Catalogue Number: 01Q052

Label: TYXart

Reference: TXA 14041

Format: CD

Price: $18.98

Description: Bruckmann has a decided gift for the highly expressive miniature - very few individual movements here are anywhere near two minutes long, yet all manage to make a clearly articulated musical statement of one sort or another. The composer's career has been mainly in music education, and some of the pieces, like the sprightly and entertaining piano bagatelles - originally titled 'studies' - serve a pedagogical purpose as well as forming a perfectly satisfactory concert suite.
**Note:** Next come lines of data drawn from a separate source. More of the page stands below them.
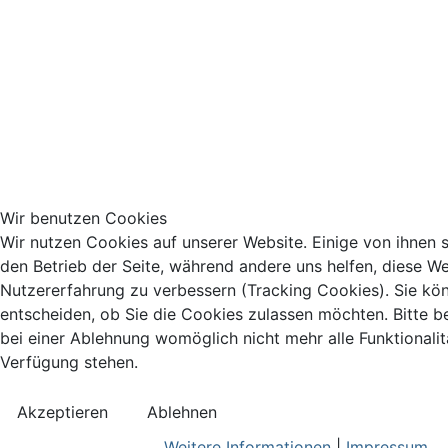
Wir benutzen Cookies
Wir nutzen Cookies auf unserer Website. Einige von ihnen si
den Betrieb der Seite, während andere uns helfen, diese We
Nutzererfahrung zu verbessern (Tracking Cookies). Sie kö
entscheiden, ob Sie die Cookies zulassen möchten. Bitte b
bei einer Ablehnung womöglich nicht mehr alle Funktionalit
Verfügung stehen.
Akzeptieren
Ablehnen
Weitere Informationen
|
Impressum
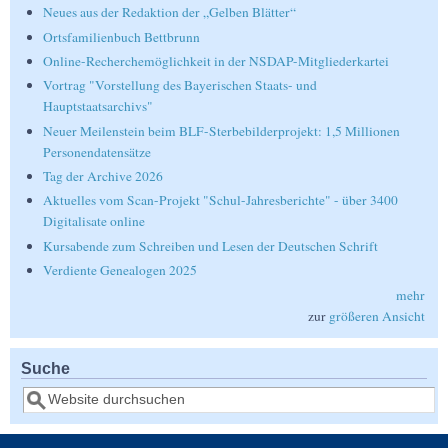
Neues aus der Redaktion der „Gelben Blätter“
Ortsfamilienbuch Bettbrunn
Online-Recherchemöglichkeit in der NSDAP-Mitgliederkartei
Vortrag "Vorstellung des Bayerischen Staats- und
Hauptstaatsarchivs"
Neuer Meilenstein beim BLF-Sterbebilderprojekt: 1,5 Millionen
Personendatensätze
Tag der Archive 2026
Aktuelles vom Scan-Projekt "Schul-Jahresberichte" - über 3400
Digitalisate online
Kursabende zum Schreiben und Lesen der Deutschen Schrift
Verdiente Genealogen 2025
mehr
zur
größeren Ansicht
Suche
Suche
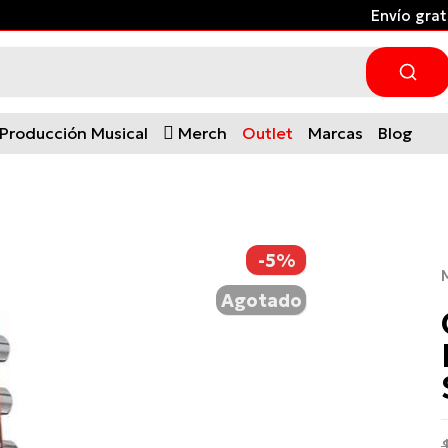
Envío gratis desde $300.000 a ciudades principales *Apli
Producción Musical
Merch
Outlet
Marcas
Blog
-5%
Agotado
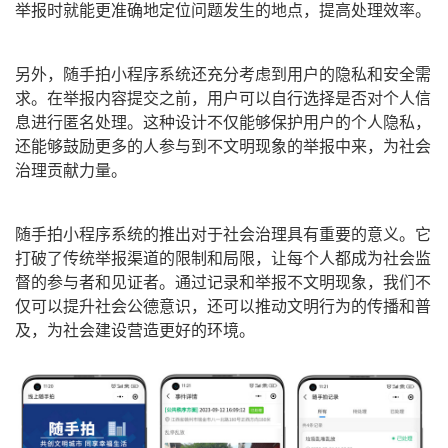
举报时就能更准确地定位问题发生的地点，提高处理效率。
另外，随手拍小程序系统还充分考虑到用户的隐私和安全需
求。在举报内容提交之前，用户可以自行选择是否对个人信
息进行匿名处理。这种设计不仅能够保护用户的个人隐私，
还能够鼓励更多的人参与到不文明现象的举报中来，为社会
治理贡献力量。
随手拍小程序系统的推出对于社会治理具有重要的意义。它
打破了传统举报渠道的限制和局限，让每个人都成为社会监
督的参与者和见证者。通过记录和举报不文明现象，我们不
仅可以提升社会公德意识，还可以推动文明行为的传播和普
及，为社会建设营造更好的环境。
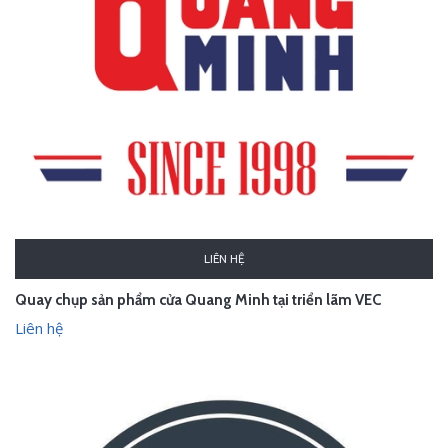
LIÊN HỆ
Quay chụp sản phẩm cửa Quang Minh tại triển lãm VEC
Liên hệ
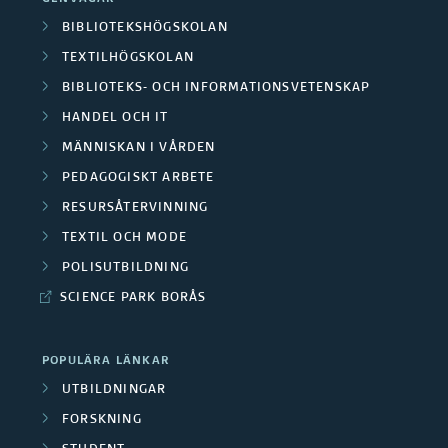
BIBLIOTEKSHÖGSKOLAN
TEXTILHÖGSKOLAN
BIBLIOTEKS- OCH INFORMATIONSVETENSKAP
HANDEL OCH IT
MÄNNISKAN I VÅRDEN
PEDAGOGISKT ARBETE
RESURSÅTERVINNING
TEXTIL OCH MODE
POLISUTBILDNING
SCIENCE PARK BORÅS
POPULÄRA LÄNKAR
UTBILDNINGAR
FORSKNING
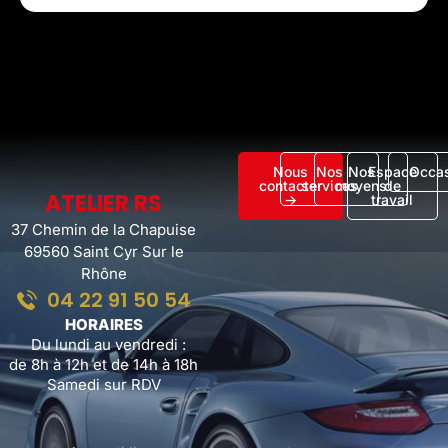
Nous
Nos
Nos
Espace
Occa
contacter
services
moyens
de
ATELIER RS
->
travail
37 Chemin de la Chapuise
69560 Saint Cyr Sur le
Rhône
04 22 91 50 54
HORAIRES
Du lundi au vendredi :
de 8h à 12h et de 14h à 18h
Samedi sur RDV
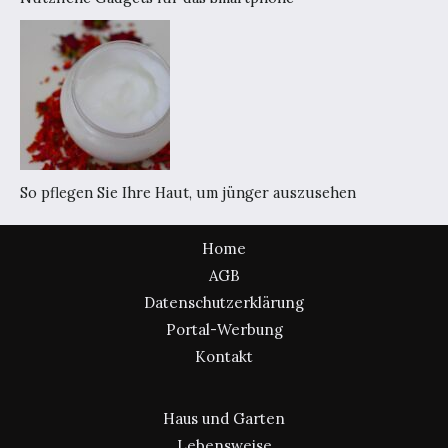
So pflegen Sie Ihre Haut, um jünger auszusehen
Home
AGB
Datenschutzerklärung
Portal-Werbung
Kontakt
Haus und Garten
Lebensweise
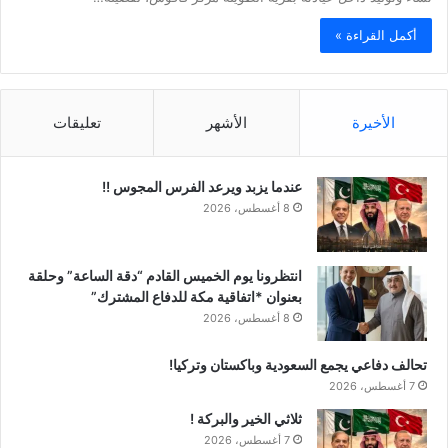
أكمل القراءة »
الأخيرة
الأشهر
تعليقات
عندما يزبد ويرعد الفرس المجوس !!
8 أغسطس، 2026
انتظرونا يوم الخميس القادم “دقة الساعة” وحلقة
بعنوان *اتفاقية مكة للدفاع المشترك”
8 أغسطس، 2026
تحالف دفاعي يجمع السعودية وباكستان وتركيا!
7 أغسطس، 2026
ثلاثي الخير والبركة !
7 أغسطس، 2026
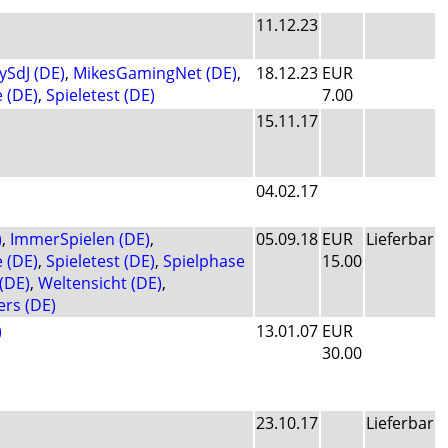
11.12.23
ySdJ (DE)
,
MikesGamingNet (DE)
,
18.12.23
EUR
 (DE)
,
Spieletest (DE)
7.00
15.11.17
04.02.17
)
,
ImmerSpielen (DE)
,
05.09.18
EUR
Lieferbar
 (DE)
,
Spieletest (DE)
,
Spielphase
15.00
(DE)
,
Weltensicht (DE)
,
rs (DE)
)
13.01.07
EUR
30.00
23.10.17
Lieferbar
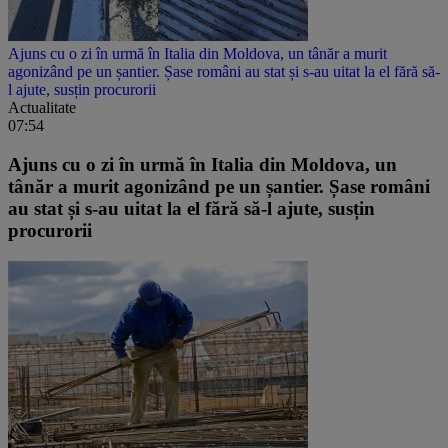
Ajuns cu o zi în urmă în Italia din Moldova, un tânăr a murit
agonizând pe un șantier. Șase români au stat și s-au uitat la el fără să-
l ajute, susțin procurorii
Actualitate
07:54
Ajuns cu o zi în urmă în Italia din Moldova, un
tânăr a murit agonizând pe un șantier. Șase români
au stat și s-au uitat la el fără să-l ajute, susțin
procurorii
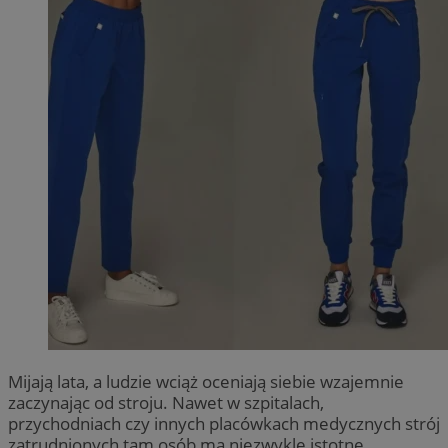
Mijają lata, a ludzie wciąż oceniają siebie wzajemnie
zaczynając od stroju. Nawet w szpitalach,
przychodniach czy innych placówkach medycznych strój
zatrudnionych tam osób ma niezwykle istotne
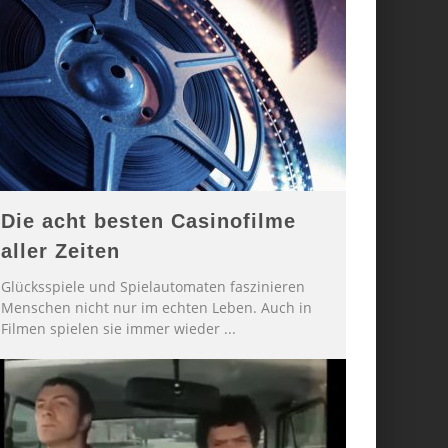
Die acht besten Casinofilme
aller Zeiten
Glücksspiele und Spielautomaten faszinieren
Menschen nicht nur im echten Leben. Auch in
Filmen spielen sie immer wieder
...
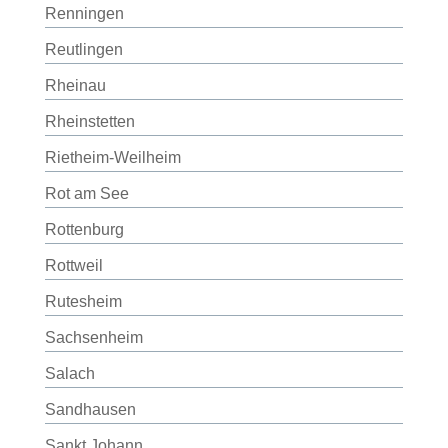
Renningen
Reutlingen
Rheinau
Rheinstetten
Rietheim-Weilheim
Rot am See
Rottenburg
Rottweil
Rutesheim
Sachsenheim
Salach
Sandhausen
Sankt Johann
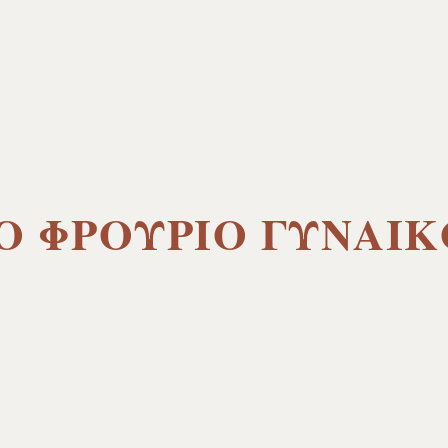
Ο ΦΡΟΥΡΙΟ ΓΥΝΑΙ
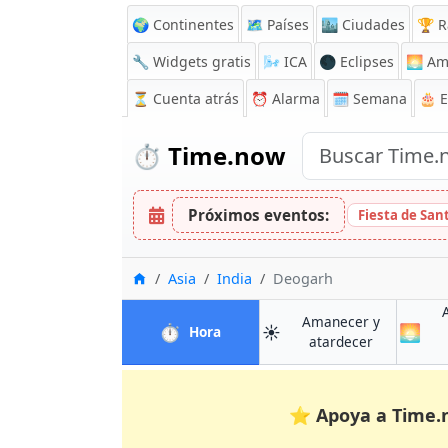
🌍 Continentes
🗺️ Países
🏙️ Ciudades
🏆 R
🔧 Widgets gratis
🌬️
ICA
🌑 Eclipses
🌅
Am
⏳
Cuenta atrás
⏰
Alarma
🗓️ Semana
🎂 
⏱️
Time.now
Próximos eventos:
Fiesta de San
Inicio
Asia
India
Deogarh
Amanecer y
⏱️
☀️
🌅
en Deogarh
Hora
en Deogar
atardecer
⭐
Apoya a Time.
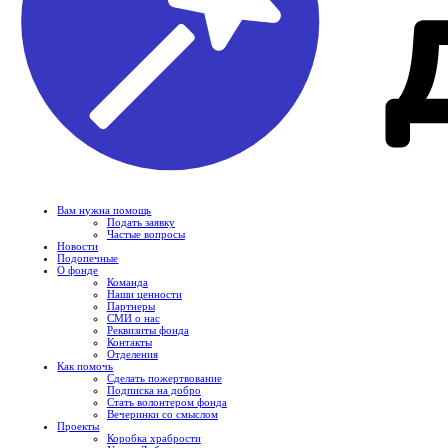
Вам нужна помощь
Подать заявку
Частые вопросы
Новости
Подопечные
О фонде
Команда
Наши ценности
Партнеры
СМИ о нас
Реквизиты фонда
Контакты
Отделения
Как помочь
Сделать пожертвование
Подписка на добро
Стать волонтером фонда
Вечеринки со смыслом
Проекты
Коробка храбрости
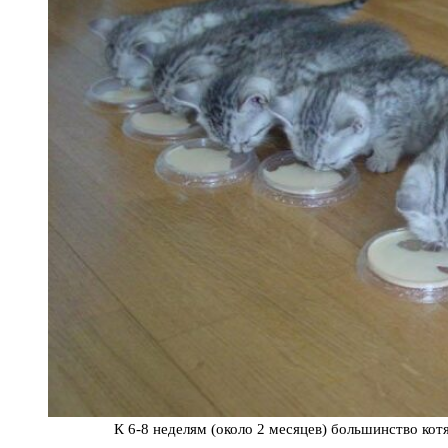
К 6-8 неделям (около 2 месяцев) большинство кот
One gets the impression that Bruckmann thoroughly enjoyed himself in the act of composition, as humorous elements pop up throughout these works; the Italian Suite contains a tongue in cheek tribute to Liszt, for instance; there are borrowings from Tchaikovsky and Haydn (the latter reworked dodecaphonically), and dances - waltzes, a tarantella - feature in several pieces, often introducing sudden technical challenges for the performer. Haydnesque musical surprises abound - sudden dramatic outbursts, instantly dismissed with a the suggestion that such a thing couldn't really have happened, are a favourite device. Not all the pieces are lightweight; Epilogue, In Memoriam and the two succinct but substantial violin sonatas have considerable depth. The composer's instrument is the piano, and a friendship with a violinist described as a 'highly gifted amateur' gave rise to several works, including the First Violin Sonata, in which the expressive character of the music is shared equally, but the piano part is noticeably more technically formidable than that for the ostensible soloist. Of the composer's years of teaching in Japan there is not a trace in terms of absorbed exoticism of vocabulary, but there seems to be a fondness for jazzy syncopation here and there. Where Bruckmann uses twelve-tone technique, he wears its constraints lightly, and overall his idiom is broadly tonal. A thoroughly accessible and enjoyably varied program me. Kayako Bruckman (violin), Michael van Krücker (piano), René Berman (cello), Heinz Walter Florin (piano).